Work to be completed — With nothing omitted, transcribe the entries exactly as written.
--- Records for the task ---
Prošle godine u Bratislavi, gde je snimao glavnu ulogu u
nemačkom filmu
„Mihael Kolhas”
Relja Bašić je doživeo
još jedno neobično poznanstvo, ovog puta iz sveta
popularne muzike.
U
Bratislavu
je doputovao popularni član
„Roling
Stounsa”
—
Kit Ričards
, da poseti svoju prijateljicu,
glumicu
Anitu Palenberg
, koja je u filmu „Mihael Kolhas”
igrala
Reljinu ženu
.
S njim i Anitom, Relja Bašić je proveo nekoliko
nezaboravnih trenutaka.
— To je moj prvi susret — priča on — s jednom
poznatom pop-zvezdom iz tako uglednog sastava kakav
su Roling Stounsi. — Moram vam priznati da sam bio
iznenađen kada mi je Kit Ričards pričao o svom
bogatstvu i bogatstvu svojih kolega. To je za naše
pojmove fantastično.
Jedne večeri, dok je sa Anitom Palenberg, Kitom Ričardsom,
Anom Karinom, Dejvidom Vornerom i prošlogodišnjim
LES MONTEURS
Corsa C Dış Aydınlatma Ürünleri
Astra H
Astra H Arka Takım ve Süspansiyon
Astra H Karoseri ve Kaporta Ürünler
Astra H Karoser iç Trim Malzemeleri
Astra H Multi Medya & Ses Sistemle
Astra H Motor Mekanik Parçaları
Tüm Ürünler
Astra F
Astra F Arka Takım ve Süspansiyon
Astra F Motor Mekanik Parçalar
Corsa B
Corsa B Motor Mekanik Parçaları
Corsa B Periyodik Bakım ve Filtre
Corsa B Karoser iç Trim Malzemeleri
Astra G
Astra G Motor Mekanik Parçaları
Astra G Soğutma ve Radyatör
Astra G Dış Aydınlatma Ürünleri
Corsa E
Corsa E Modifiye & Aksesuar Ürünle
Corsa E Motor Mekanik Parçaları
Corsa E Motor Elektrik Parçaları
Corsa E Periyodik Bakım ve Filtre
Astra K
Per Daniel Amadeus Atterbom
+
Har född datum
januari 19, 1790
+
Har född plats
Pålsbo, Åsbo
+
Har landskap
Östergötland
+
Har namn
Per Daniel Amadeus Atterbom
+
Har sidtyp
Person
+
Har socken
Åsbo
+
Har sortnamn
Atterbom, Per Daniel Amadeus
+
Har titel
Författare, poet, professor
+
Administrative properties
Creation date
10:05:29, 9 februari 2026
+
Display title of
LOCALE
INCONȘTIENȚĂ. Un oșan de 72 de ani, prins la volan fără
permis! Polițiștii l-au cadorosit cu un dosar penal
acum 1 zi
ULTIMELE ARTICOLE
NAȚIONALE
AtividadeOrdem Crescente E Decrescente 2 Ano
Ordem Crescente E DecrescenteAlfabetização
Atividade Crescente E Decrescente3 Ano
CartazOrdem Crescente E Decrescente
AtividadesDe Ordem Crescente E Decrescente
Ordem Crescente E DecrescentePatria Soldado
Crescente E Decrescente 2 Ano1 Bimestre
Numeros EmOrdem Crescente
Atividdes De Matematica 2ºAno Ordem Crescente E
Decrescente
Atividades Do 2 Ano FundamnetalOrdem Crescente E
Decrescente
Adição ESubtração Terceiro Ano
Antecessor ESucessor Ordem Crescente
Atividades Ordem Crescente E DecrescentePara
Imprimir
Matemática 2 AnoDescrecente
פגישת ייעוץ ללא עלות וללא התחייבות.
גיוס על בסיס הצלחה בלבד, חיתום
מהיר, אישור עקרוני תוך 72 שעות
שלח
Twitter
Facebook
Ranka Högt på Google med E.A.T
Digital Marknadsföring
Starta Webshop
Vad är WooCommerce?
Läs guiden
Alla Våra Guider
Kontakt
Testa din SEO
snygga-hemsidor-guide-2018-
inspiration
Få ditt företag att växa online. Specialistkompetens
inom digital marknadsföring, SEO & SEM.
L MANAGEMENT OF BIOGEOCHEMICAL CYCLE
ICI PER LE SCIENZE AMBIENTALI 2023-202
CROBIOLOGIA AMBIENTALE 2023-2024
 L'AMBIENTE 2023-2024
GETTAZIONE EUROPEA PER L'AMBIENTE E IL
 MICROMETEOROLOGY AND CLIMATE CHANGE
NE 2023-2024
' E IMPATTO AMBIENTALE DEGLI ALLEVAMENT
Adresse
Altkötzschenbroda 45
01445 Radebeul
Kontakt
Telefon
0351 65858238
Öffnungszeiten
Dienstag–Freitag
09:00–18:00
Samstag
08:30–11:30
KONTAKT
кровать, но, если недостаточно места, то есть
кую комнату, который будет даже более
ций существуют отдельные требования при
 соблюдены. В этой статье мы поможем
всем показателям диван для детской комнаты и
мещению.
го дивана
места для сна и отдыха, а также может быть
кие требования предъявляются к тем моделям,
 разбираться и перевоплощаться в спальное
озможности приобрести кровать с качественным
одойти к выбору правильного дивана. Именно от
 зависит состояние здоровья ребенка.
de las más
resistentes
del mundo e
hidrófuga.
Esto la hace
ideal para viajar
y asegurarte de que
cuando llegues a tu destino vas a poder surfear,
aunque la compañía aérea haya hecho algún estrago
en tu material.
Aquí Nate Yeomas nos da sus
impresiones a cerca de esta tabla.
---
Response —
Prošle godine u Bratislavi, gde je snimao glavnu ulogu u
nemačkom filmu
„Mihael Kolhas”
Relja Bašić je doživeo
još jedno neobično poznanstvo, ovog puta iz sveta
popularne muzike.
U
Bratislavu
je doputovao popularni član
„Roling
Stounsa”
—
Kit Ričards
, da poseti svoju prijateljicu,
glumicu
Anitu Palenberg
, koja je u filmu „Mihael Kolhas”
igrala
Reljinu ženu
.
S njim i Anitom, Relja Bašić je proveo nekoliko
nezaboravnih trenutaka.
— To je moj prvi susret — priča on — s jednom
poznatom pop-zvezdom iz tako uglednog sastava kakav
su Roling Stounsi. — Moram vam priznati da sam bio
iznenađen kada mi je Kit Ričards pričao o svom
bogatstvu i bogatstvu svojih kolega. To je za naše
pojmove fantastično.
Jedne večeri, dok je sa Anitom Palenberg, Kitom Ričardsom,
Anom Karinom, Dejvidom Vornerom i prošlogodišnjim
LES MONTEURS
Corsa C Dış Aydınlatma Ürünleri
Astra H
Astra H Arka Takım ve Süspansiyon
Astra H Karoseri ve Kaporta Ürünler
Astra H Karoser iç Trim Malzemeleri
Astra H Multi Medya & Ses Sistemle
Astra H Motor Mekanik Parçaları
Tüm Ürünler
Astra F
Astra F Arka Takım ve Süspansiyon
Astra F Motor Mekanik Parçalar
Corsa B
Corsa B Motor Mekanik Parçaları
Corsa B Periyodik Bakım ve Filtre
Corsa B Karoser iç Trim Malzemeleri
Astra G
Astra G Motor Mekanik Parçaları
Astra G Soğutma ve Radyatör
Astra G Dış Aydınlatma Ürünleri
Corsa E
Corsa E Modifiye & Aksesuar Ürünle
Corsa E Motor Mekanik Parçaları
Corsa E Motor Elektrik Parçaları
Corsa E Periyodik Bakım ve Filtre
Astra K
Per Daniel Amadeus Atterbom
+
Har född datum
januari 19, 1790
+
Har född plats
Pålsbo, Åsbo
+
Har landskap
Östergötland
+
Har namn
Per Daniel Amadeus Atterbom
+
Har sidtyp
Person
+
Har socken
Åsbo
+
Har sortnamn
Atterbom, Per Daniel Amadeus
+
Har titel
Författare, poet, professor
+
Administrative properties
Creation date
10:05:29, 9 februari 2026
+
Display title of
LOCALE
INCONȘTIENȚĂ. Un oșan de 72 de ani, prins la volan fără
permis! Polițiștii l-au cadorosit cu un dosar penal
acum 1 zi
ULTIMELE ARTICOLE
NAȚIONALE
AtividadeOrdem Crescente E Decrescente 2 Ano
Ordem Crescente E DecrescenteAlfabetização
Atividade Crescente E Decrescente3 Ano
CartazOrdem Crescente E Decrescente
AtividadesDe Ordem Crescente E Decrescente
Ordem Crescente E DecrescentePatria Soldado
Crescente E Decrescente 2 Ano1 Bimestre
Numeros EmOrdem Crescente
Atividdes De Matematica 2ºAno Ordem Crescente E
Decrescente
Atividades Do 2 Ano FundamnetalOrdem Crescente E
Decrescente
Adição ESubtração Terceiro Ano
Antecessor ESucessor Ordem Crescente
Atividades Ordem Crescente E DecrescentePara
Imprimir
Matemática 2 AnoDescrecente
פגישת ייעוץ ללא עלות וללא התחייבות.
גיוס על בסיס הצלחה בלבד, חיתום
מהיר, אישור עקרוני תוך 72 שעות
שלח
Twitter
Facebook
Ranka Högt på Google med E.A.T
Digital Marknadsföring
Starta Webshop
Vad är WooCommerce?
Läs guiden
Alla Våra Guider
Kontakt
Testa din SEO
snygga-hemsidor-guide-2018-
inspiration
Få ditt företag att växa online. Specialistkompetens
inom digital marknadsföring, SEO & SEM.
L MANAGEMENT OF BIOGEOCHEMICAL CYCLE
ICI PER LE SCIENZE AMBIENTALI 2023-202
CROBIOLOGIA AMBIENTALE 2023-2024
 L'AMBIENTE 2023-2024
GETTAZIONE EUROPEA PER L'AMBIENTE E IL
 MICROMETEOROLOGY AND CLIMATE CHANGE
NE 2023-2024
' E IMPATTO AMBIENTALE DEGLI ALLEVAMENT
Adresse
Altkötzschenbroda 45
01445 Radebeul
Kontakt
Telefon
0351 65858238
Öffnungszeiten
Dienstag–Freitag
09:00–18:00
Samstag
08:30–11:30
KONTAKT
кровать, но, если недостаточно места, то есть
кую комнату, который будет даже более
ций существуют отдельные требования при
 соблюдены. В этой статье мы поможем
всем показателям диван для детской комнаты и
мещению.
го дивана
места для сна и отдыха, а также может быть
кие требования предъявляются к тем моделям,
 разбираться и перевоплощаться в спальное
озможности приобрести кровать с качественным
одойти к выбору правильного дивана. Именно от
 зависит состояние здоровья ребенка.
de las más
resistentes
del mundo e
hidrófuga.
Esto la hace
ideal para viajar
y asegurarte de que
cuando llegues a tu destino vas a poder surfear,
aunque la compañía aérea haya hecho algún estrago
en tu material.
Aquí Nate Yeomas nos da sus
impresiones a cerca de esta tabla.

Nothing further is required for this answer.